The idea was to leverage the highway access to compete with the suburbs, but it never quite worked, said Gary J. Jastrzab, now the city's chief planner. The Callowhill Corridor, as it was called, was such a dead zone it eventually was infiltrated by concert venues, such as the Electric Factory, and nightclubs. It was an attractive place because there were no neighbors to bother.

The idea of an industrial district just north of Center City may have made sense in the '60s because both Northern Liberties and Old City were still manufacturing districts. But as those neighborhoods have evolved into highly desirable residential areas, the Callowhill Corridor has become a vast canyon separating the two.

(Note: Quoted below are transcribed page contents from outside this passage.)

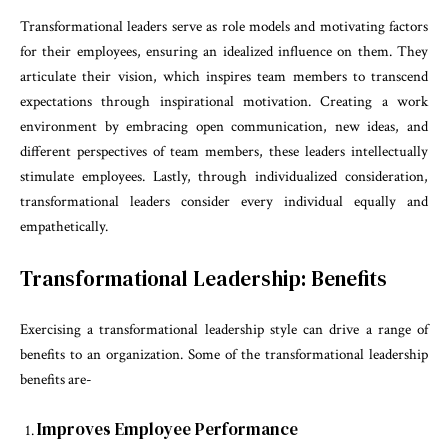
Transformational leaders serve as role models and motivating factors
for their employees, ensuring an idealized influence on them. They
articulate their vision, which inspires team members to transcend
expectations through inspirational motivation. Creating a work
environment by embracing open communication, new ideas, and
different perspectives of team members, these leaders intellectually
stimulate employees. Lastly, through individualized consideration,
transformational leaders consider every individual equally and
empathetically.
Transformational Leadership: Benefits
Exercising a transformational leadership style can drive a range of
benefits to an organization. Some of the transformational leadership
benefits are-
Improves Employee Performance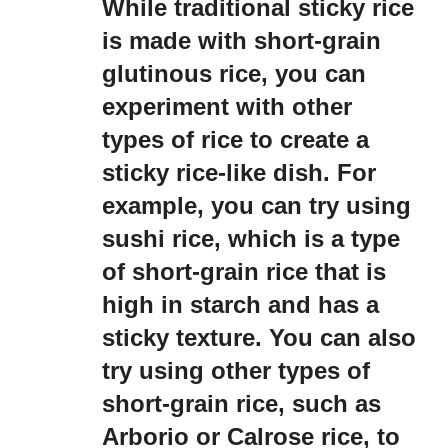
While traditional sticky rice
is made with short-grain
glutinous rice, you can
experiment with other
types of rice to create a
sticky rice-like dish. For
example, you can try using
sushi rice, which is a type
of short-grain rice that is
high in starch and has a
sticky texture. You can also
try using other types of
short-grain rice, such as
Arborio or Calrose rice, to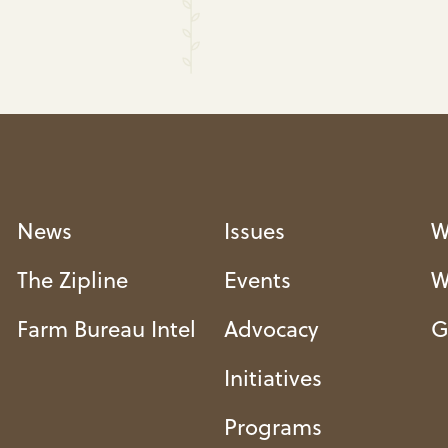
News
Issues
W
The Zipline
Events
W
Farm Bureau Intel
Advocacy
G
Initiatives
Programs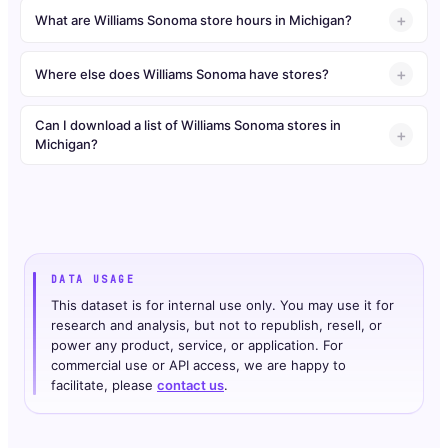
What are Williams Sonoma store hours in Michigan?
Where else does Williams Sonoma have stores?
Can I download a list of Williams Sonoma stores in
Michigan?
DATA USAGE
This dataset is for internal use only. You may use it for
research and analysis, but not to republish, resell, or
power any product, service, or application. For
commercial use or API access, we are happy to
facilitate, please
contact us
.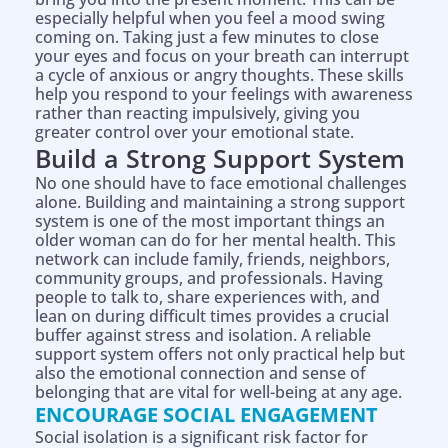
especially helpful when you feel a mood swing
coming on. Taking just a few minutes to close
your eyes and focus on your breath can interrupt
a cycle of anxious or angry thoughts. These skills
help you respond to your feelings with awareness
rather than reacting impulsively, giving you
greater control over your emotional state.
Build a Strong Support System
No one should have to face emotional challenges
alone. Building and maintaining a strong support
system is one of the most important things an
older woman can do for her mental health. This
network can include family, friends, neighbors,
community groups, and professionals. Having
people to talk to, share experiences with, and
lean on during difficult times provides a crucial
buffer against stress and isolation. A reliable
support system offers not only practical help but
also the emotional connection and sense of
belonging that are vital for well-being at any age.
ENCOURAGE SOCIAL ENGAGEMENT
Social isolation is a significant risk factor for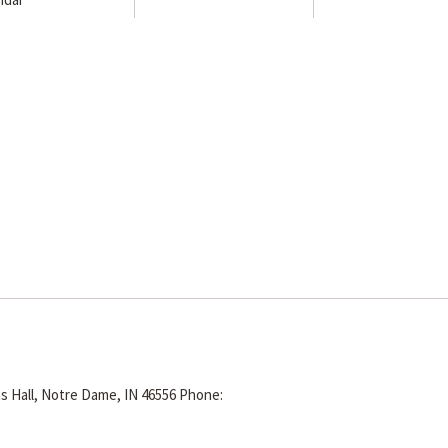
s Hall, Notre Dame, IN 46556
Phone: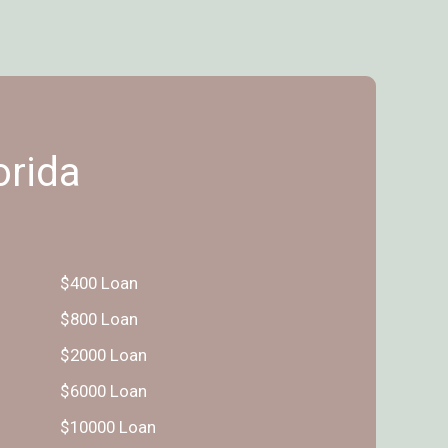
orida
$400 Loan
$800 Loan
$2000 Loan
$6000 Loan
$10000 Loan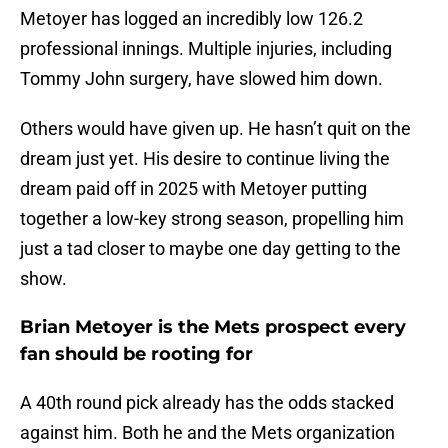
Metoyer has logged an incredibly low 126.2
professional innings. Multiple injuries, including
Tommy John surgery, have slowed him down.
Others would have given up. He hasn’t quit on the
dream just yet. His desire to continue living the
dream paid off in 2025 with Metoyer putting
together a low-key strong season, propelling him
just a tad closer to maybe one day getting to the
show.
Brian Metoyer is the Mets prospect every
fan should be rooting for
A 40th round pick already has the odds stacked
against him. Both he and the Mets organization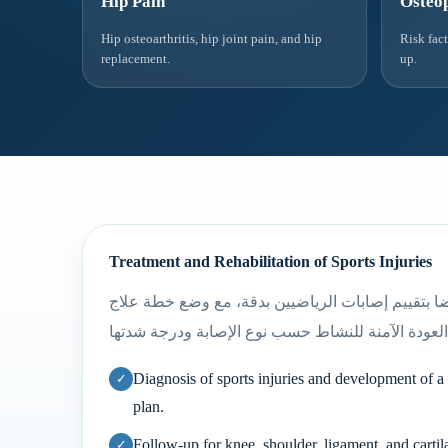
Hip Pain
Osteop
Hip osteoarthritis, hip joint pain, and hip
Risk fac
replacement.
up.
Treatment and Rehabilitation of Sports Injuries
يهتم أ.د. ياسر رضا بتقييم إصابات الرياضيين بدقة، 
Diagnosis of sports injuries and development of a 
plan.
Follow-up for knee, shoulder, ligament, and cartila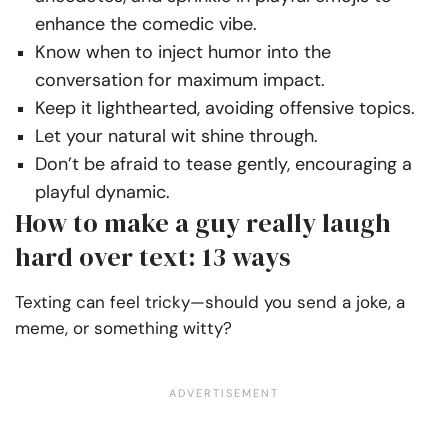
enhance the comedic vibe.
Know when to inject humor into the
conversation for maximum impact.
Keep it lighthearted, avoiding offensive topics.
Let your natural wit shine through.
Don’t be afraid to tease gently, encouraging a
playful dynamic.
How to make a guy really laugh
hard over text: 13 ways
Texting can feel tricky—should you send a joke, a
meme, or something witty?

Convinced that the underpopulated manufacturing belt "can be a city again," Jastrzab says his office is working on a major rezoning that would allow dense, mixed-used development along Spring Garden. Just this week, City Council agreed to rezone Finnegan's Wake, the cavernous bar at Third and Spring Garden, for a five-story office building.

Alliance could have asked for a similar upzoning, but preferred to work with the existing building. Previdi estimates the company will take an additional two years to convert the one-story warehouse into offices.

Alliance will follow the now-familiar playbook for creative office space. ZGF, which designed the Science Center's latest buildings at 38th and Market, plans to use a mix of reclaimed and new luxe materials to create a smart, high-design space. The one addition to the old warehouse is a five-story amenity tower that will feature a "healthy-food" cafe that will be open to the public. At the same time, the developers chose not to install green features, like solar panels or a planted roof, even though it means paying a penalty for failing to meet the Water Department's storm-water-management requirements.

"We realize the whole world is becoming more urban," Previdi concedes.

It's just that SoNo isn't quite ready to join in.